◆ Task instructions:
Look through the records below for the line holding "413 206 9.85". Write it out exactly, with each following line through the line holding "201 589 5.61".

◆ The data:
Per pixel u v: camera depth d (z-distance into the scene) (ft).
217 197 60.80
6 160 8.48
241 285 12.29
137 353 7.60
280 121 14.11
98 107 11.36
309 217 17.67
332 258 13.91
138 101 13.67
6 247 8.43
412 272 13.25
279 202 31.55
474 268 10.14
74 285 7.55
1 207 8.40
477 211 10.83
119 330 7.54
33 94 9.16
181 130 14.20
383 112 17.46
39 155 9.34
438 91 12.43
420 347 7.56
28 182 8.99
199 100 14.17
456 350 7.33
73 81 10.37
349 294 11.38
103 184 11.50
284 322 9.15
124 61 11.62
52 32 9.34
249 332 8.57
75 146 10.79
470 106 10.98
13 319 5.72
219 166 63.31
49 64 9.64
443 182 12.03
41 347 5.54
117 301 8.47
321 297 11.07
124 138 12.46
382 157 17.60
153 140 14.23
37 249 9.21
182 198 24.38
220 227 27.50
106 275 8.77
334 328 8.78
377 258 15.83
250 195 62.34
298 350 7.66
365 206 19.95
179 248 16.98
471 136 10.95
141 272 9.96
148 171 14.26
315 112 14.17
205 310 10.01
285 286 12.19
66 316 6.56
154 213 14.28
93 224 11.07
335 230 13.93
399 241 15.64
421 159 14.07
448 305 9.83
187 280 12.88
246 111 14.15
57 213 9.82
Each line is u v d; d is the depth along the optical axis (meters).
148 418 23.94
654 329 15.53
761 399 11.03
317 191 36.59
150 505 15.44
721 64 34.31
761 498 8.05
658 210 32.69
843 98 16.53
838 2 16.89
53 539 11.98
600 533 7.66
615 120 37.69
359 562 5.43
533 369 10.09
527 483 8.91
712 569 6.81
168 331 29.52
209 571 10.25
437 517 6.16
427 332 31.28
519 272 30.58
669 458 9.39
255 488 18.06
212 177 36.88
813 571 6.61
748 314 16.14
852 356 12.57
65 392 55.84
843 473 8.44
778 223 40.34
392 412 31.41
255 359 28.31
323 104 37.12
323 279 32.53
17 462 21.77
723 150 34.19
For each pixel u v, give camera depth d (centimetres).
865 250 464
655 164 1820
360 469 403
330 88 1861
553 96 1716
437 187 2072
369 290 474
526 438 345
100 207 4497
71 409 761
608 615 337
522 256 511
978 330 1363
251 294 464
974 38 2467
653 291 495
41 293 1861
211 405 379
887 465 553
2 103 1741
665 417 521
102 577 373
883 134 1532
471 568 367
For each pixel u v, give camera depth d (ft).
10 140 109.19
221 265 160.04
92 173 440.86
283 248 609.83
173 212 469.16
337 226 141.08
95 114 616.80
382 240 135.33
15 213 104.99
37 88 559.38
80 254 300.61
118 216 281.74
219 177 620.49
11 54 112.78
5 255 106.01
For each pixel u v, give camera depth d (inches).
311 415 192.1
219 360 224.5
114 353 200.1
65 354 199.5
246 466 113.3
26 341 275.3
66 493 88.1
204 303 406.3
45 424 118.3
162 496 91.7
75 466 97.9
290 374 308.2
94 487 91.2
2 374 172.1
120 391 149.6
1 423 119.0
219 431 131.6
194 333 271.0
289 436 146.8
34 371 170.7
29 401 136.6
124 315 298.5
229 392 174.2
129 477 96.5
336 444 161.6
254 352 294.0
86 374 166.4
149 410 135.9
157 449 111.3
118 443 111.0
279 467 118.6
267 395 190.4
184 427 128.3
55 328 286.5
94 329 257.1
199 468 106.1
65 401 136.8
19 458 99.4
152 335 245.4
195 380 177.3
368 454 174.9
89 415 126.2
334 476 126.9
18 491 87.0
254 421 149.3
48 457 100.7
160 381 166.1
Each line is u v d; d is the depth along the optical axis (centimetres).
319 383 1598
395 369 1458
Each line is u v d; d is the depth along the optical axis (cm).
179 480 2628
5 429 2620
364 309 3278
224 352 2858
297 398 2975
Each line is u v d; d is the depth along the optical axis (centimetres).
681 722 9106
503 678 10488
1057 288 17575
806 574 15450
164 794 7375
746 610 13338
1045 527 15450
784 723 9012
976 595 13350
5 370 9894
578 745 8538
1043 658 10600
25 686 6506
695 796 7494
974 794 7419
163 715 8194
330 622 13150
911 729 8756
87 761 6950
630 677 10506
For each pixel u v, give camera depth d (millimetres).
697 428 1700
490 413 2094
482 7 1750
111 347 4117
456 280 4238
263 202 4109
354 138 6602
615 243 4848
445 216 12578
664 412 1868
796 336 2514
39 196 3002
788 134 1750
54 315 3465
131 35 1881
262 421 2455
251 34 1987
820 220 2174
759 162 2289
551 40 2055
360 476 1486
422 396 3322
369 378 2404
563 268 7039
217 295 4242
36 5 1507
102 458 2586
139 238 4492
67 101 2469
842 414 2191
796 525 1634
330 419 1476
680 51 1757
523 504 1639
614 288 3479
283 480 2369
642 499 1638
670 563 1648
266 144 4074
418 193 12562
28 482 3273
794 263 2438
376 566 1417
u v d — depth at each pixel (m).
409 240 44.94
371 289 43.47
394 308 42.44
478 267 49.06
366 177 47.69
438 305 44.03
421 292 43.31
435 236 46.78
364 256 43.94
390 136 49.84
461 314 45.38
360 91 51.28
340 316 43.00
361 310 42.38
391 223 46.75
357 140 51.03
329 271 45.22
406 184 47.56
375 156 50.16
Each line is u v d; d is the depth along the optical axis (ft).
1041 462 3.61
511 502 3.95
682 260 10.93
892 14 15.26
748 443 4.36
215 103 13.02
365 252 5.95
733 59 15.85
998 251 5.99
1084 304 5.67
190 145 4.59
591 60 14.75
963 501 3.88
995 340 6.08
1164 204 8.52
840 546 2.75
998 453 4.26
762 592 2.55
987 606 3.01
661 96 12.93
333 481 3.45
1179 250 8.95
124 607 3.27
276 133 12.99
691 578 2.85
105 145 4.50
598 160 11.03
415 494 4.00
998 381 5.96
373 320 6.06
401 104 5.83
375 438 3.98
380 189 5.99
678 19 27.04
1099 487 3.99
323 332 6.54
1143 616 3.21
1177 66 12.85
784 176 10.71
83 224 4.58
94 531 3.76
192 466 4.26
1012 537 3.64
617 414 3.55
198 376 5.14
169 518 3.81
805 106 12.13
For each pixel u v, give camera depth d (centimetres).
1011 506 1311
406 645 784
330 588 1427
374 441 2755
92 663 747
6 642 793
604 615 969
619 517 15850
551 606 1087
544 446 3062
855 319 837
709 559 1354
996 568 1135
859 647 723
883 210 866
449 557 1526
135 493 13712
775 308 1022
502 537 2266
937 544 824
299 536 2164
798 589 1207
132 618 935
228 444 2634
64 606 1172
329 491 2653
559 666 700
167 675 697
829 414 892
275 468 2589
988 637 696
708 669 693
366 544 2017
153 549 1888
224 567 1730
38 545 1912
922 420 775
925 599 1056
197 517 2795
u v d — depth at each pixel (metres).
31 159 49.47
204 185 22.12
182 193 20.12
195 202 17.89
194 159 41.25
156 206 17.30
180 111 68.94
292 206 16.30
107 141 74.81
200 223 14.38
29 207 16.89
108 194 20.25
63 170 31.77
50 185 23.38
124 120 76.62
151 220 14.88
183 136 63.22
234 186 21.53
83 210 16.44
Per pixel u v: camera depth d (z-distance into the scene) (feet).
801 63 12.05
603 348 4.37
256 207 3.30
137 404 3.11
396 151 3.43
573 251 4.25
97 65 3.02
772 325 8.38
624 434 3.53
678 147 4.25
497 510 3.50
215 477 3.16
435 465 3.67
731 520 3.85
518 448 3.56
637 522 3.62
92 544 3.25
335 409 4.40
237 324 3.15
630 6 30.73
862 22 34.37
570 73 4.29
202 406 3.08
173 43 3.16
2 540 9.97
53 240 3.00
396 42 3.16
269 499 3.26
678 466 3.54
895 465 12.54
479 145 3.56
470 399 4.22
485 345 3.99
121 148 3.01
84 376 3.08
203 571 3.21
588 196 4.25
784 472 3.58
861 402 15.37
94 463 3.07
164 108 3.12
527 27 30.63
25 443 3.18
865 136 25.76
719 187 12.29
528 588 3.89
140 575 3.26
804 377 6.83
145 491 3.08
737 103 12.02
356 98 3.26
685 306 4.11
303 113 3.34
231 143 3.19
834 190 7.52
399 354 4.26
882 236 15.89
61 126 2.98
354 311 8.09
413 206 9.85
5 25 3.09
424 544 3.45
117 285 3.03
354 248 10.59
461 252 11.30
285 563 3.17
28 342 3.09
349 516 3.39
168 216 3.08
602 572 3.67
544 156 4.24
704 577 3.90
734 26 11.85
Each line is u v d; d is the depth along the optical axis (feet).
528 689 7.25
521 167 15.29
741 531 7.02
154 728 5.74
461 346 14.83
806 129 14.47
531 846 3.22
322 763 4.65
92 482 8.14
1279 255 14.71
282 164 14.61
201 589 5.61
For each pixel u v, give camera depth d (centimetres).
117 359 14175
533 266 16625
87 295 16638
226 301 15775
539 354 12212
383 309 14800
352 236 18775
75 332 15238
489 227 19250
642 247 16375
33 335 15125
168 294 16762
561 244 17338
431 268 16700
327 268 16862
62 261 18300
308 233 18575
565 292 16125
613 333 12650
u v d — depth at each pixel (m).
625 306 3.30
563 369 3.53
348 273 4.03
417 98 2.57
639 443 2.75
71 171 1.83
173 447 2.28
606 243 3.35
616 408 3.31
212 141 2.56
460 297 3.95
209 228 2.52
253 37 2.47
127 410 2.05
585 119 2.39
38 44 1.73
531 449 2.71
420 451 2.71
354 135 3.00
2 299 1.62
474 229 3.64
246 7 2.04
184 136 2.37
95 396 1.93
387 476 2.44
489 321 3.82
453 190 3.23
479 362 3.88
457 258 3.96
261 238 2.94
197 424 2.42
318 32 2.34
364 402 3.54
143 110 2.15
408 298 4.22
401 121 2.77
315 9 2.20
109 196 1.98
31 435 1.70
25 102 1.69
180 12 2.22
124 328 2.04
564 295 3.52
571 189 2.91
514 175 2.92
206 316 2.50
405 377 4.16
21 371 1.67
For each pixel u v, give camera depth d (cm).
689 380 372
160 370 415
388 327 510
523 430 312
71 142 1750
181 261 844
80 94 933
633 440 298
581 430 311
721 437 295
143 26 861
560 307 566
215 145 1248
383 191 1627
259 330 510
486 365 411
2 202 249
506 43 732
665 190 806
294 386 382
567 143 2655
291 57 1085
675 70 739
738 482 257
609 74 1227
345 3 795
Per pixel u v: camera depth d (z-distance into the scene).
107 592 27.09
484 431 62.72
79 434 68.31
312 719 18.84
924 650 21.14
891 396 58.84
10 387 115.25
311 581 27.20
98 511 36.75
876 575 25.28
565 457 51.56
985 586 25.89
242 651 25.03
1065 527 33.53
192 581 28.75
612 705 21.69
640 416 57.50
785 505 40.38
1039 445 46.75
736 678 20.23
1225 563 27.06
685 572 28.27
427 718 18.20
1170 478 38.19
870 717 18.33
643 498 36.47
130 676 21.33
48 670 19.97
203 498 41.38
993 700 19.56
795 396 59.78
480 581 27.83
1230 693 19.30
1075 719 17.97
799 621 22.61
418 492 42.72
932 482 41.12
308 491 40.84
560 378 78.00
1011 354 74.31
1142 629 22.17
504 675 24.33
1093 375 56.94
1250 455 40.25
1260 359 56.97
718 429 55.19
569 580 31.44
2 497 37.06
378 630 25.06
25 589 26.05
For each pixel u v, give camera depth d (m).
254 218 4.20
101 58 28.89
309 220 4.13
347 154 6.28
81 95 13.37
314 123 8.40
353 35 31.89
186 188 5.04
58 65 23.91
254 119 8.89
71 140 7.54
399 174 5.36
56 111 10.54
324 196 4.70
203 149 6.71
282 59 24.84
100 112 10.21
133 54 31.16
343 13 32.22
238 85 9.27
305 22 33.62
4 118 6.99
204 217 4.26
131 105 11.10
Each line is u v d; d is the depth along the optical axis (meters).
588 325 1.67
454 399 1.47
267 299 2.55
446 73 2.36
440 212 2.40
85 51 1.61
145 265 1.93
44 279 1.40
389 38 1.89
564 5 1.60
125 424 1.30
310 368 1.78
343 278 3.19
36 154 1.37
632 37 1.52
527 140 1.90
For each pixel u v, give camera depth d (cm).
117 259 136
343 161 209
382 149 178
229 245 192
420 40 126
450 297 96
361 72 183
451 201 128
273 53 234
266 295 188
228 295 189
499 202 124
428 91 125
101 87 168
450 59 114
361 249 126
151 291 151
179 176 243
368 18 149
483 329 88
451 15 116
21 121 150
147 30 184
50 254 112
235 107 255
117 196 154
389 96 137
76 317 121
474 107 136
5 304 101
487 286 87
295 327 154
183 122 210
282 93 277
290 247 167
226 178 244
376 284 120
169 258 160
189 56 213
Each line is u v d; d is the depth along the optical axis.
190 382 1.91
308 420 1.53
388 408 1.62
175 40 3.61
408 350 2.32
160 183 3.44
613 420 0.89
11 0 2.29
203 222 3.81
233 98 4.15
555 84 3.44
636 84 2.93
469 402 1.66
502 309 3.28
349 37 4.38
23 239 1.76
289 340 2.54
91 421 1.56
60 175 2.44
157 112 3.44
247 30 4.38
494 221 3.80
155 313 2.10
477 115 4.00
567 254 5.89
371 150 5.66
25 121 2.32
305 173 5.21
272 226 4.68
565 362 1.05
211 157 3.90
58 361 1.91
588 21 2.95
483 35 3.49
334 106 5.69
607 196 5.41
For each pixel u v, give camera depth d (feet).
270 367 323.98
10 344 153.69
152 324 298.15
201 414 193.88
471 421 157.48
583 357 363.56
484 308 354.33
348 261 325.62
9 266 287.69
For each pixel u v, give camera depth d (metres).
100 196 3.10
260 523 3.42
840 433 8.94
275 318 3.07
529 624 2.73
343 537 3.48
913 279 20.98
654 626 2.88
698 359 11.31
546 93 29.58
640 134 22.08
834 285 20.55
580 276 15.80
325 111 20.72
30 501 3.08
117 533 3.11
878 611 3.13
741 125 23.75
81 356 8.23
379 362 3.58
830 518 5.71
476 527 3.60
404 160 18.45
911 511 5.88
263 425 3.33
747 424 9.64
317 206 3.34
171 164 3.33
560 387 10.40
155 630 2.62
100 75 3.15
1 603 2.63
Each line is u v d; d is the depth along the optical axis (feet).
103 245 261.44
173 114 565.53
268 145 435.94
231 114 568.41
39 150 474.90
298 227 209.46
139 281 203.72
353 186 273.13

◆ Response to the exercise:
413 206 9.85
5 25 3.09
424 544 3.45
117 285 3.03
354 248 10.59
461 252 11.30
285 563 3.17
28 342 3.09
349 516 3.39
168 216 3.08
602 572 3.67
544 156 4.24
704 577 3.90
734 26 11.85
Each line is u v d; d is the depth along the optical axis (feet).
528 689 7.25
521 167 15.29
741 531 7.02
154 728 5.74
461 346 14.83
806 129 14.47
531 846 3.22
322 763 4.65
92 482 8.14
1279 255 14.71
282 164 14.61
201 589 5.61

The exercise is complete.